• **Problem to work on**
Should any entry hold a picture, omit that picture and copy the rest of the entry exactly.

• **Records to use**
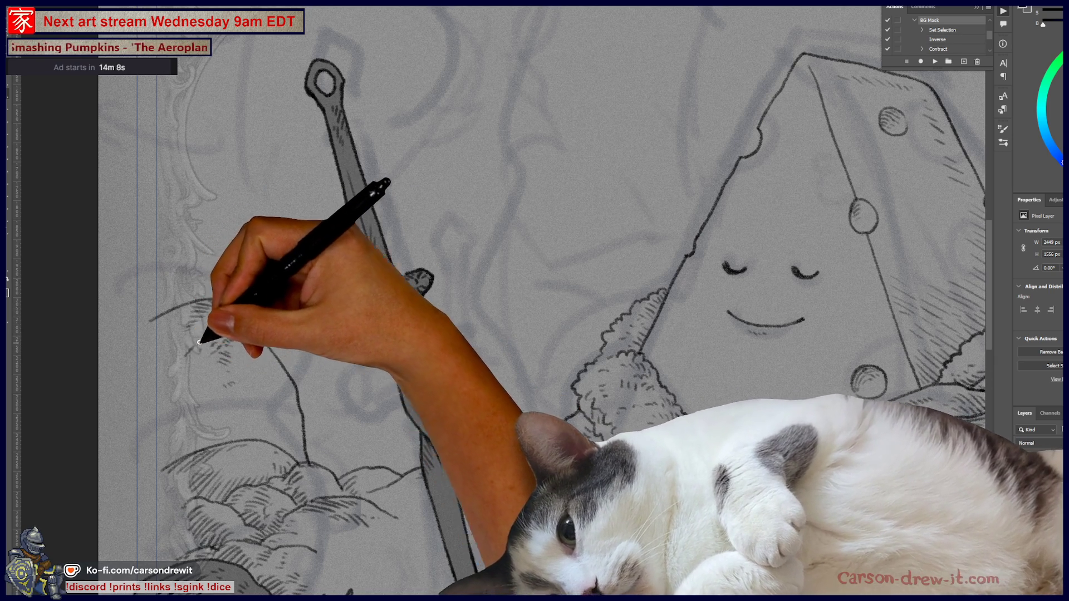
{"action": "mouse_move", "coordinate": [206, 373]}
{"action": "left_mouse_down"}
{"action": "mouse_move", "coordinate": [228, 430]}
{"action": "mouse_move", "coordinate": [198, 410]}
{"action": "mouse_move", "coordinate": [196, 435]}
{"action": "mouse_move", "coordinate": [227, 411]}
{"action": "mouse_move", "coordinate": [219, 442]}
{"action": "mouse_move", "coordinate": [246, 429]}
{"action": "mouse_move", "coordinate": [242, 440]}
{"action": "mouse_move", "coordinate": [256, 410]}
{"action": "mouse_move", "coordinate": [237, 392]}
{"action": "left_mouse_up"}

• **Finished exercise**
{"action": "mouse_move", "coordinate": [206, 373]}
{"action": "left_mouse_down"}
{"action": "mouse_move", "coordinate": [228, 430]}
{"action": "mouse_move", "coordinate": [198, 410]}
{"action": "mouse_move", "coordinate": [196, 435]}
{"action": "mouse_move", "coordinate": [227, 411]}
{"action": "mouse_move", "coordinate": [219, 442]}
{"action": "mouse_move", "coordinate": [246, 429]}
{"action": "mouse_move", "coordinate": [242, 440]}
{"action": "mouse_move", "coordinate": [256, 410]}
{"action": "mouse_move", "coordinate": [237, 392]}
{"action": "left_mouse_up"}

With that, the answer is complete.